BOSTON (CBS) - To hear his critics tells it, the 12-year tenure of House Speaker Robert DeLeo has been a festival of insider bullying, hidebound fiscal conservatism and "structural racism," the epithet flung by Rep. Russell Holmes of Mattapan, a protest candidate to succeed the speaker.

It's predictable, and false.

No question, DeLeo played the inside game in a way bound to infuriate outsiders and reformers. He was old-school in his indulgence of patronage and played things close to the vest, limiting public debate and keeping House policy decisions on a short leash. And until just recently, when the House passed a slew of tax hikes, he was a reliable ally of Gov. Charlie Baker in resisting calls for broad-based new taxation.
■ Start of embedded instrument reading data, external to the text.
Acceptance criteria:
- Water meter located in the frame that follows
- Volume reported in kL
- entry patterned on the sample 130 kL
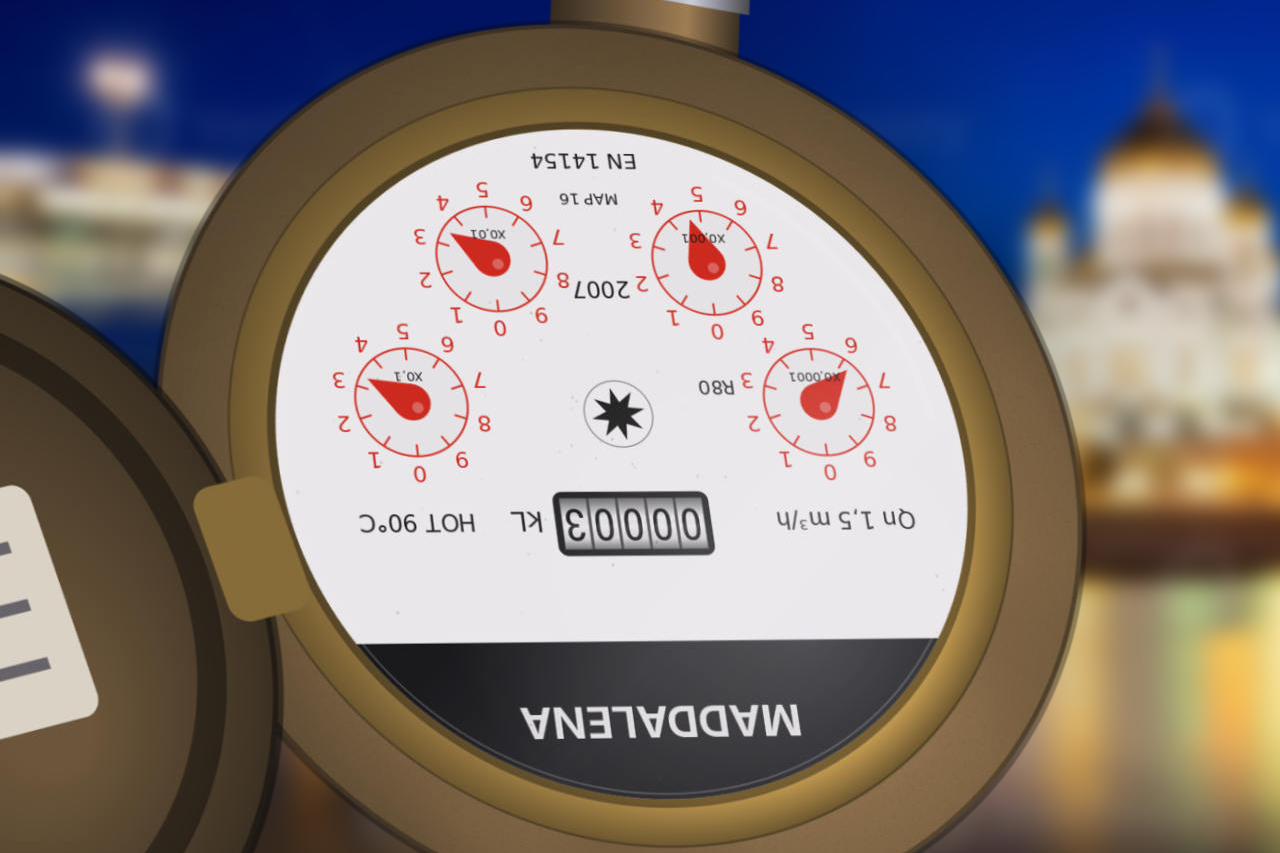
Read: 3.3346 kL
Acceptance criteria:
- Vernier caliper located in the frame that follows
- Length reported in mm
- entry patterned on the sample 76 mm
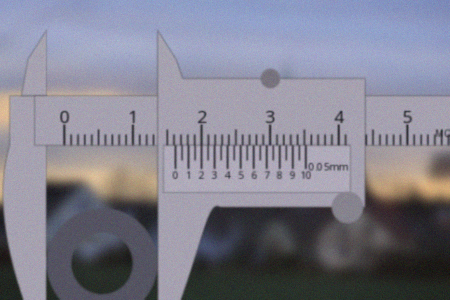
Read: 16.2 mm
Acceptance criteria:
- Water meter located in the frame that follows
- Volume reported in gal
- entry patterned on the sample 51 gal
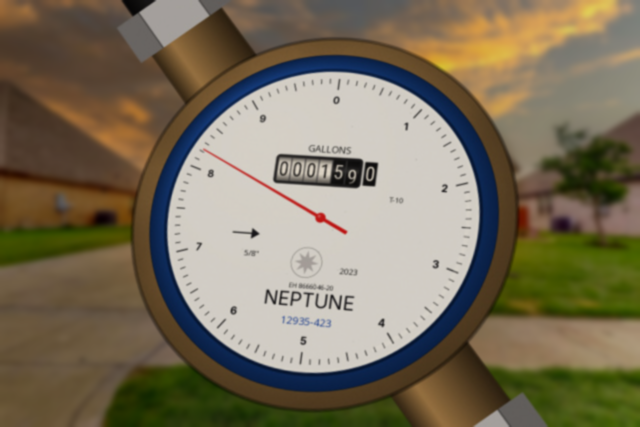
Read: 1588.2 gal
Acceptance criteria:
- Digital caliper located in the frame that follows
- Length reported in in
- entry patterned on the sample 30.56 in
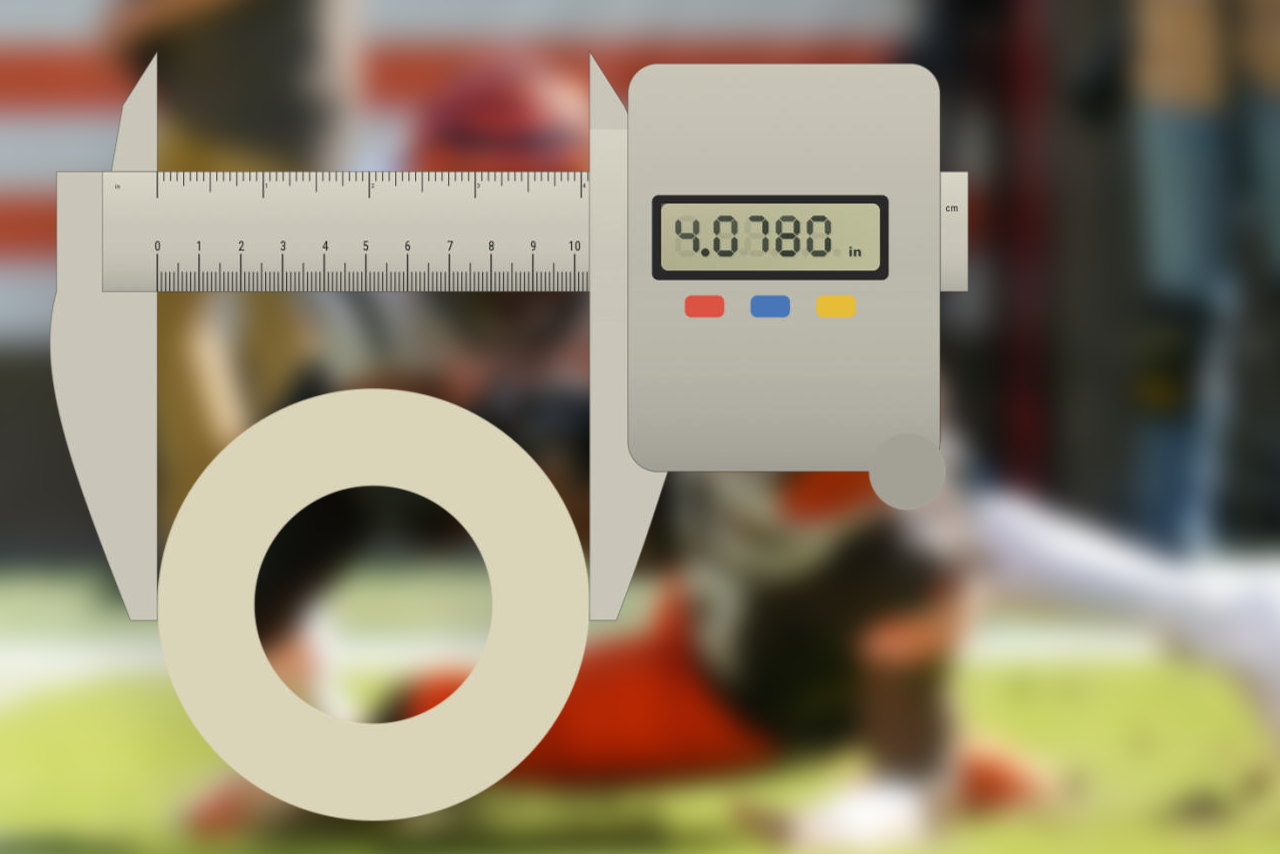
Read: 4.0780 in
But during the DeLeo years, state spending soared and the House passed national-model gun laws, automatic voter registration, education funding and criminal justice reform and a landmark policing oversight bill plus major increases in state spending on an array of social services. If this is "structural racism" in action, most communities of color might welcome more of it.

DeLeo came from blue-collar roots and never left them behind. He believed that excessive taxation risked the futures of small businesses and paycheck-to-paycheck workers. And he knew from three decades of experience in the House that the large, unwieldy body doesn't function very well without firm control by leadership.

Rep. Holmes, himself a well-regarded ham-and-egg legislator from a working-class district, nonetheless ascribes to the theory that a House without a hierarchy would somehow produce more populist outcomes. But that's rarely if ever the case. Had DeLeo operated without the power he wielded over committee chairmanships, pay and perks, and the flow of legislation, he would have struggled to get anything done.

Speakers are a juicy target for critics inside and outside the State House. It is their job to shield their members from political heat by absorbing it themselves, and to herd 159 cats of diverse political and social backgrounds as best they can.

DeLeo got it done, and by doing so delivered a string of impressive accomplishments rightly praised by liberals, while curbing some of the left's riskier instincts.